Striking Out On My Own

I leave for my first solo camping experience.
I leave for my first solo camping experience.

After two nights spent camping with friends, it was time to fledge. We broke camp the morning of August 14 and, as we were in the final stages of leaving, I got my final lesson on camping in water-starved California. A fire broke out just behind our campsite, presumably started by campers that backed up onto the same small gully, and we had to make a run for it. The fire was quickly put out, but it sent a clear warning—the West is a tinder box this year!

Still, armed with burgeoning confidence, The Shroom and I traveled north and hit the first Walmart I could find with a list of forgotten items, such as sun screen, a camp lantern, a knife and much more. Three hours later, after wandering around like a brain-washed cult member throwing God-knows-what into the cart, I realized I was procrastinating and needed to get on with it—my next campground awaited. (Walmart really is a genius devil—I bought things that I never knew existed, but felt I needed for the increasingly bizarre what-if scenarios I kept conjuring up.)
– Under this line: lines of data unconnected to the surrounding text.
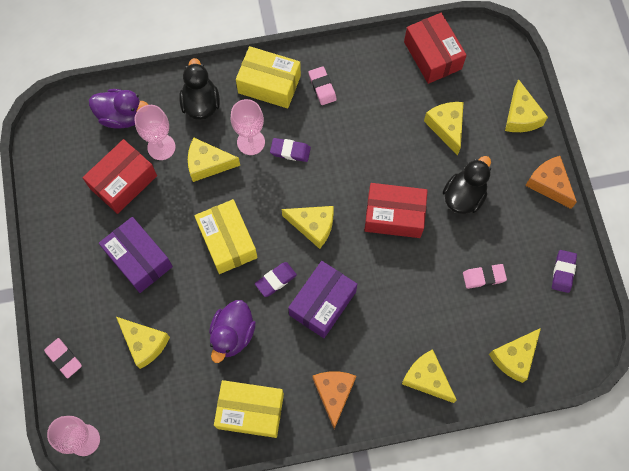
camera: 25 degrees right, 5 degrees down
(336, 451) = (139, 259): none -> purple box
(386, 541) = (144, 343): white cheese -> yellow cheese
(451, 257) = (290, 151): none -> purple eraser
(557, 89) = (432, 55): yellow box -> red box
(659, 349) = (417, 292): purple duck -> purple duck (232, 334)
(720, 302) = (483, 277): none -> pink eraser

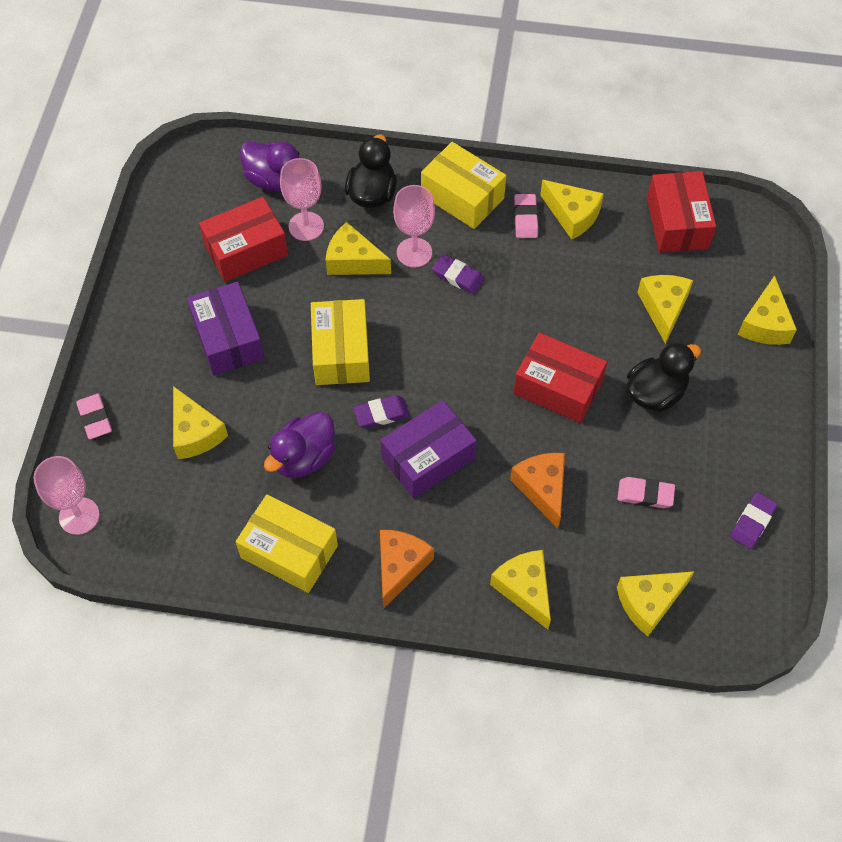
camera: 20 degrees right, 10 degrees down
(313, 226) = (452, 368): yellow cheese -> yellow cheese (572, 215)
(549, 184) = (772, 413): orange cheese -> orange cheese (542, 489)

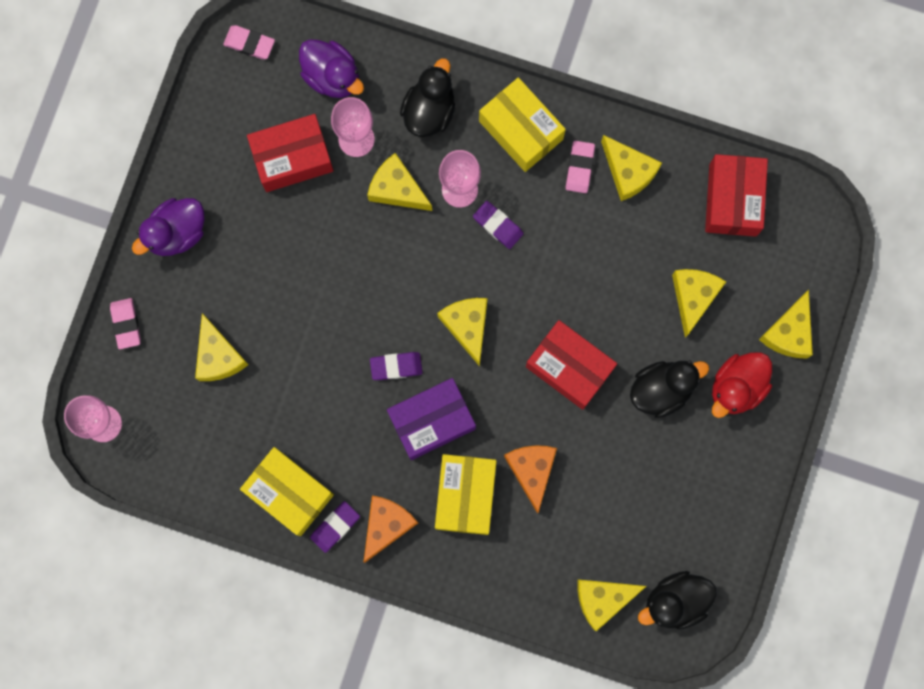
camera: 10 degrees right, 20 degrees up
(228, 339) = (262, 258): purple box -> none
(304, 458) = (316, 400): purple duck -> purple duck (176, 233)
(341, 352) = (368, 292): yellow box -> yellow box (465, 495)
(524, 589) = (494, 566): yellow cheese -> yellow cheese (467, 326)
(645, 494) = (625, 493): pink eraser -> pink eraser (249, 43)
(727, 592) = (675, 601): none -> black duck
(729, 379) = (737, 387): none -> red duck
(752, 522) = (717, 538): purple eraser -> purple eraser (335, 527)

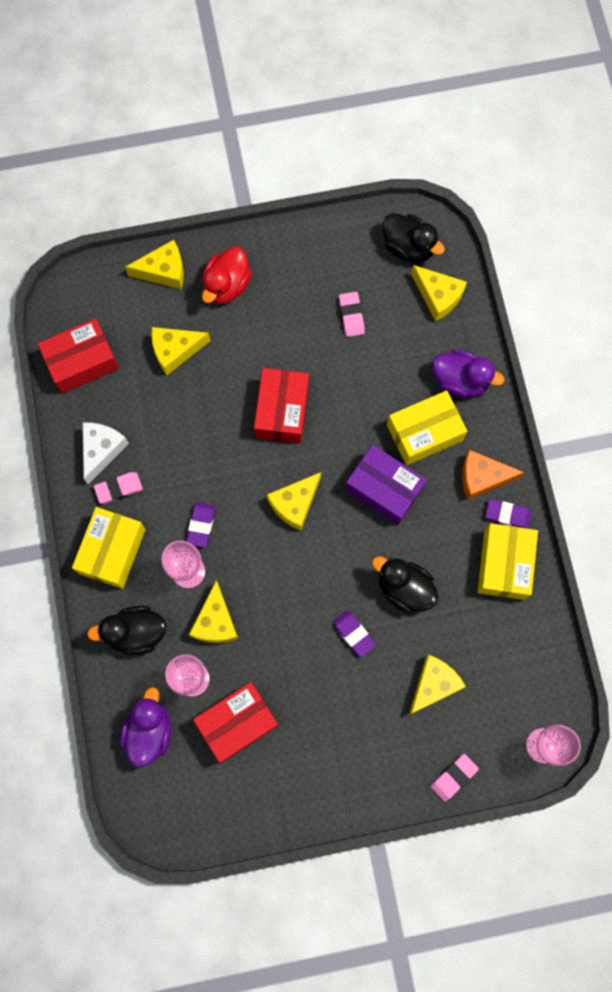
camera: 120 degrees left, 5 degrees down
(176, 233) = (355, 782): purple duck -> purple duck (460, 381)
(249, 43) = (158, 820): pink eraser -> pink eraser (351, 315)
(292, 158) = (237, 723): red box -> red box turned 75 degrees counterclockwise
(396, 366) = (358, 540): purple eraser -> purple eraser (353, 634)
(531, 471) = (376, 395): orange cheese -> none
(628, 172) = (102, 450): yellow cheese -> white cheese
(661, 390) = (259, 336): black duck -> black duck (404, 588)
(737, 387) = (226, 285): red duck -> red duck turned 105 degrees clockwise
After an hour’s drive on a beautiful coastline, enticing me to stop at every vista point, yet I couldn’t because I had wasted most of the day in the Devil’s lair, I arrived at San Simeon and excitedly set up camp, putting the mats out, organizing my gear, setting up the chair and table, and generally getting the lay of the land (i.e., finding the nearest bathroom, the nearest water source, and sizing up the neighbors). When it was all laid out perfectly, I smugly sat down to appreciate my work. Five minutes later, I thought, “Now what?” So, I grabbed my shoes and went for a hike. By the time I made it back to camp, I was hungry and it was dinnertime. So, I checked out my supplies, which would have made a survivalist proud, and opted for a quesadilla. Twenty minutes later I was having a proper meal, made by me, in a van. There are just so many things to marvel at here: a) I don’t cook. Or, I don’t like to cook; b) I used propane without blowing anything up; and c) Did I mention that I did this with a van?

As the sun dropped, I set about putting together the sleeping area inside the van, which entails several maneuvers that have to be done in a certain order, or one risks taking everything apart again. For example, once the bed is put together, you can’t get to your clothes, so changing into your sleepwear before you put the bed together is crucial, and maybe someday I will get that.
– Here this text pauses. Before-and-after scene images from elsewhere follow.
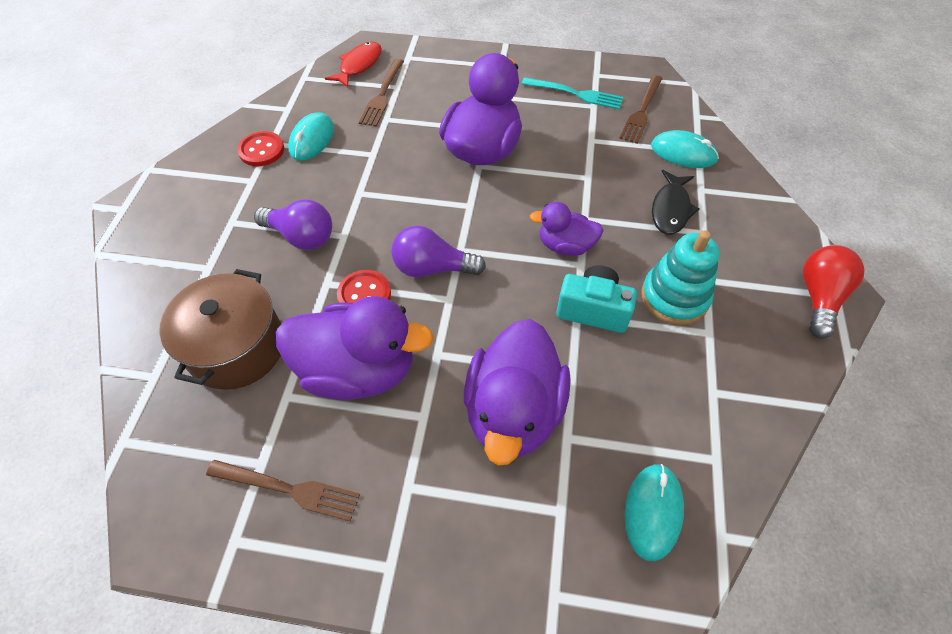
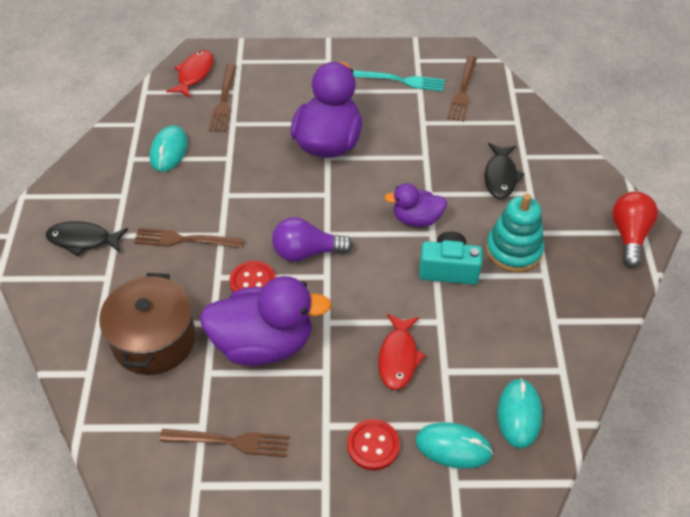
camera: 10 degrees left, 5 degrees down
(195, 223) = (83, 240): none -> black fish
(261, 150) = (124, 166): red button -> red button (373, 445)
(301, 236) = (184, 240): purple light bulb -> brown fork
(513, 411) = (398, 357): purple duck -> red fish
(683, 153) = (504, 125): turquoise mouse -> turquoise mouse (453, 447)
The next evening, after a wonderful day hiking the coast, I was figuring out what to prepare for dinner when a man my age came over and said, “I just have to see inside this thing.” So I gave him a tour of The Shroom and he was impressed. After he left, his girlfriend came over and invited me over for drinks. Hurray—my first camp invite and all because of The Shroom! So there I sat, in someone else’s RV, listening to stories about what lay ahead, as they were on an opposite trajectory.

When I got back to my camp, I hurriedly made myself a quesadilla, roasted up a s’more (okay, maybe two) over some illegally-gotten wood, and went to bed. This camping thing was going to be all right.